I need to finish my abandoned B.A. because there's no way I can change my major, as much as I wish I could, and I'm not going to be able to pursue much of anything else without it.

Necessary steps:
(1) Write acquisition paper to remove Incomplete grade.
(2) Write phonology paper to remove Incomplete grade.
(3) Petition to graduate with excess units in Spring (I already did this for Winter, but then the class I want to re-take was rescheduled).
(4) Apply for readmission.
(5) Re-take last course, and do the paper/project this time.

(I clearly have problems with papers.)

I am hoping to get (1) done by January 16th. That gives me a few days to go through transcripts and come up with an outline, and then a day for each page of writing.

Ideally, I would have both (1) and (2) done by February 1st so that I could comfortably submit the petition and get an answer before the application is due on the 25th, but even just completing (1) should give me some confidence and show the counseling committees that I'm on the right track when they're deciding on my petition and readmission.

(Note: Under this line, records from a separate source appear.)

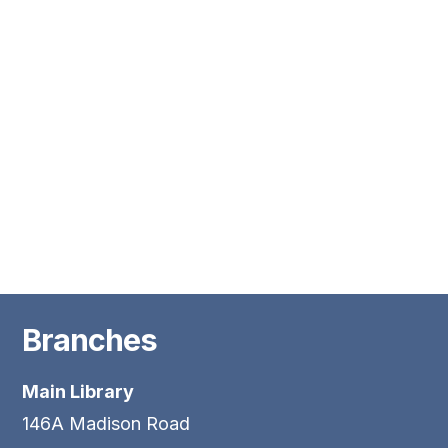
Branches
Main Library
146A Madison Road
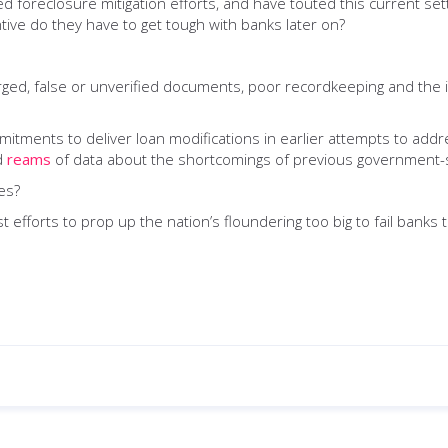
iled foreclosure mitigation efforts, and have touted this current s
tive do they have to get tough with banks later on?
ed, false or unverified documents, poor recordkeeping and the in
itments to deliver loan modifications in earlier attempts to addre
ed
reams
of data about the shortcomings of previous government-s
es?
 efforts to prop up the nation’s floundering too big to fail banks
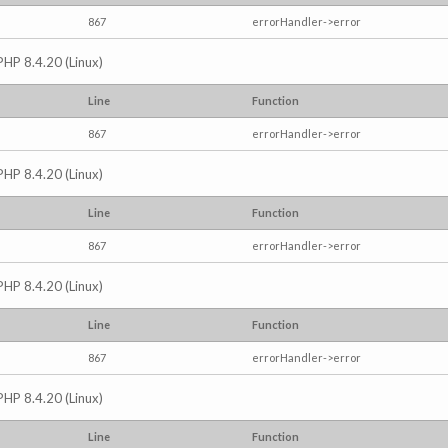
867
errorHandler->error
PHP 8.4.20 (Linux)
Line
Function
867
errorHandler->error
PHP 8.4.20 (Linux)
Line
Function
867
errorHandler->error
PHP 8.4.20 (Linux)
Line
Function
867
errorHandler->error
PHP 8.4.20 (Linux)
Line
Function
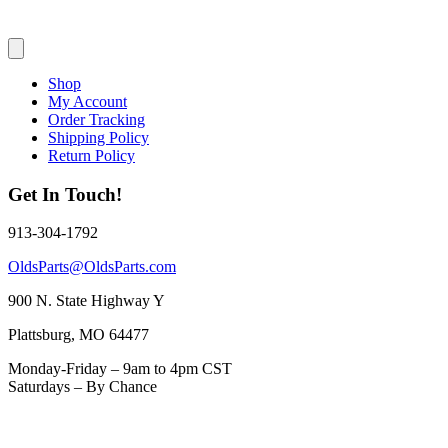
Shop
My Account
Order Tracking
Shipping Policy
Return Policy
Get In Touch!
913-304-1792
OldsParts@OldsParts.com
900 N. State Highway Y
Plattsburg, MO 64477
Monday-Friday – 9am to 4pm CST
Saturdays – By Chance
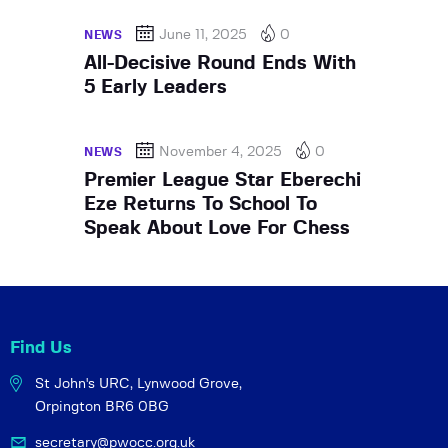
June 11, 2025
0
NEWS
All-Decisive Round Ends With
5 Early Leaders
November 4, 2025
0
NEWS
Premier League Star Eberechi
Eze Returns To School To
Speak About Love For Chess
Find Us
St John's URC,
Lynwood Grove,
Orpington BR6 0BG
secretary@pwocc.org.uk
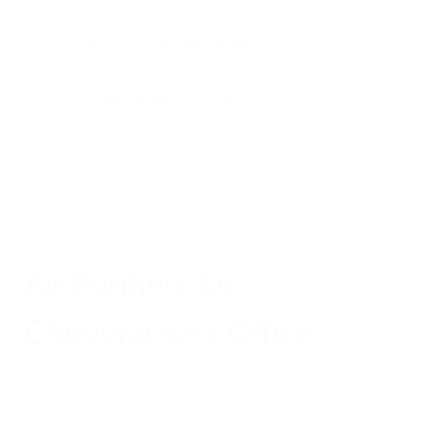
Scot D. (Verified Buyer)
Yotpo Review - 10/03/20
Air Purifiers for
Chiropractor’s Office
Chiropractors are seen as essential workers. They provide
back treatment, massage, alignment, and much more to
people who live in chronic pain or discomfort. Because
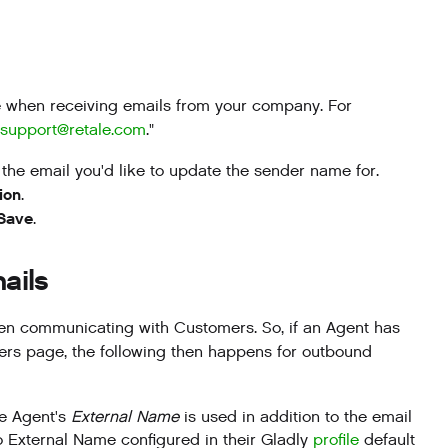
ee when receiving emails from your company. For
support@retale.com
."
the email you'd like to update the sender name for.
ion
.
Save
.
ails
en communicating with Customers. So, if an Agent has
ers page, the following then happens for outbound
he Agent's
External Name
is used in addition to the email
o External Name configured in their Gladly
profile
default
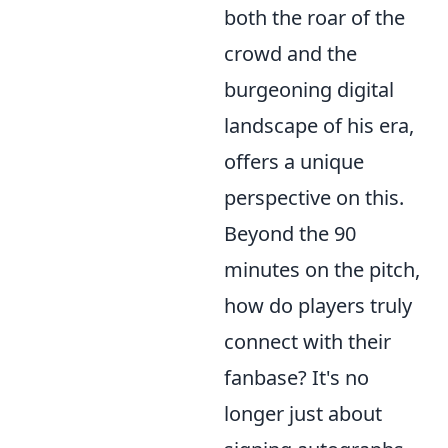
both the roar of the
crowd and the
burgeoning digital
landscape of his era,
offers a unique
perspective on this.
Beyond the 90
minutes on the pitch,
how do players truly
connect with their
fanbase? It's no
longer just about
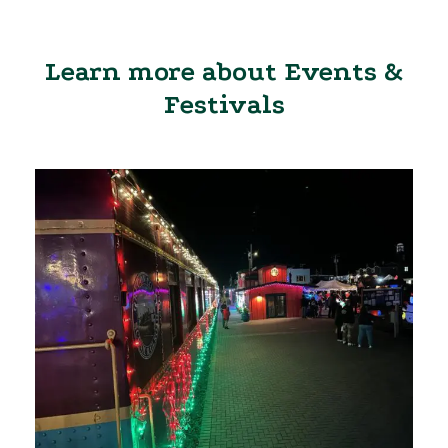
Learn more about Events &
Festivals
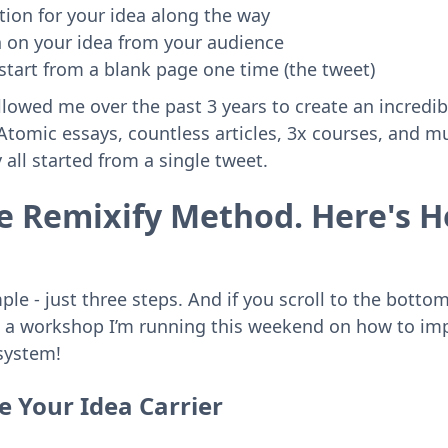
tion for your idea along the way
n on your idea from your audience
start from a blank page one time (the tweet)
lowed me over the past 3 years to create an incredi
tomic essays, countless articles, 3x courses, and mul
all started from a single tweet.
The Remixify Method. Here's H
mple - just three steps. And if you scroll to the botto
to a workshop I’m running this weekend on how to im
system!
e Your Idea Carrier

As it is, though, I have very little belief that I can get through this. :| Even the term papers I did submit in the past (on time) were far from finished (IMO, I'd hardly even started them). All that's changed is I have more experience forcing myself to deal with uncomfortable things, and I think I'm capable of asking questions now if I need to. I'm not sure that's enough.


----------



## swanlinnet (Dec 28, 2011)

I have been through exactly where you are now : )

I studied at University for a B.A. Hons degree. After two years of study at the University I walked away. 

Then a year after I had left the coures I began to yearn for a degree since I could see it was something that at least gave you some edge when applying for jobs.

I must say a lot of the study was ****it . For example having to write 3,000 word essays on subjects I didn't like was difficult. 

Lots of people do drop out and even more think of dropping out.

You may find the break you have had has done you good. Maybe it was the break you needed to re-group your thoughts ? 

Best of luck. I'm sure the rest you have had will help tremendously.

Vince


----------



## sansd (Mar 22, 2006)

Thanks, Vince. I don't know that the break was that helpful for me. I had hoped I'd be able to come back feeling more ready and motivated, but I still don't feel that way. I'm only trying again because I feel like it's been too long at this point and I need to get it behind me.

It's not going well. I spent a day trying to get back into working on the first paper but I saw problems everywhere and got overwhelmed, as usual. I have not gone back to it since.

The instructor told me to aim for a C (and that if I did she was sure I would not write a C paper). It's been suggested to me in the past that I try writing the worst paper I possibly could that met the requirements. That sounds like it should be easy, but it seems impossible for me. I don't know how to just throw something together. I don't know how to not obsess over every detail.


----------